Perhaps just as important, it also helped cement the fact that Mims has re-discovered the swagger he arrived with last spring as the No. 63 overall pick in the 2023 NFL Draft.
It didn’t happen overnight. This has been a few weeks in the making.
Mims had essentially fallen nearly entirely out of the Broncos’ receiving rotation and had minimal offensive impact in his second season.
Carolina was just one in a series of frustrating outings. He didn’t have more than two catches and 18 yards in any of the team’s first nine games.
Then Payton and company decided to give him a few snaps aligned in the backfield as a running back at Kansas City in Week 10.
The results have paid off.
“As a coach, I’m mad at myself that we didn’t begin looking at this earlier,” Broncos head coach Sean Payton said last week.

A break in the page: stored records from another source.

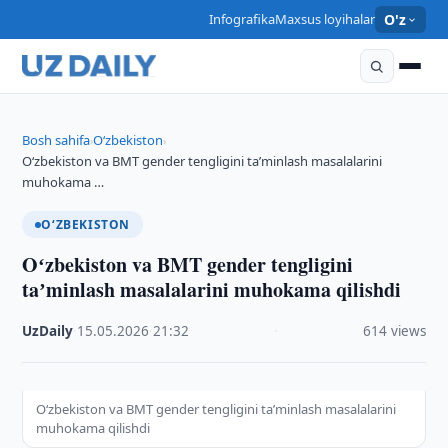
Infografika
Maxsus loyihalar
O'z
Bosh sahifa
O‘zbekiston
›
›
Oʻzbekiston va BMT gender tengligini taʼminlash masalalarini
muhokama …
O‘ZBEKISTON
Oʻzbekiston va BMT gender tengligini
taʼminlash masalalarini muhokama qilishdi
UzDaily
·
15.05.2026
·
21:32
·
614 views
Oʻzbekiston va BMT gender tengligini taʼminlash masalalarini
muhokama qilishdi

Mims now has 21 offensive touches the past four games — 12 catches and nine carries — after just eight total in the first nine games of the season. They’ve resulted in 234 yards and a pair of touchdowns. In that span, he’s also averaging 19.5 yards on six punt returns.
Each of the previous two weeks Nix had hit Mims for big gains out of the backfield on third down.
Against Atlanta, Mims was in the game with three other receivers and tight end Adam Trautman. He motioned into the backfield, then ran a wheel route and the Falcons didn’t account for him.
In Las Vegas, a similar grouping — Mims, three receivers and tight end Lucas Krull — but this time Mims lined up behind Nix in a pistol formation. He ran a wheel route again and again the defense dropped him.
Mims easily converted a third-and-5 and it turned into a 37-yard gain down to the Vegas 2-yard line thanks in part to a perimeter block from Devaughn Vele.
“The first time, you’re not sure how it goes,” offensive coordinator Joe Lombardi said last week. “So when he does it and he does it well, then what goes through your brain is, ‘OK, what else can he do? What’s next?’
“So expanding that role and letting him do different things — he’s a talented player and finding ways to get him the ball is important. I think we’ve done a better job of that of late and will continue to do it.”
The long touchdown on Monday came from more traditional usage, but without the uptick in work and the revamped role in recent weeks, perhaps it doesn’t happen at all.
“Confidence helps so much,” Mims said. “… You make those plays and then you’re like, ‘OK, this is nothing.’”
That’s why Mims has embraced the role change.
“Honestly, it’s been pretty cool getting to do different stuff,” he said. “It’s been tough having to memorize all the different stuff at different positions, but whatever helps the team. This role for me, other than today, really, a little bit more of a running back role — I’ve been able to make big plays out of it.”
As the big group of reporters receded from his locker, Mims couldn’t help but smile. Any early-season frustration feels a long way in the past now.
The Broncos have won three straight, they’re 8-5 going into the bye week and they’re now getting production from a player who up until this point has been something of an enigma.
“It’s fun,” Mims said. “It’s a lot of fun.”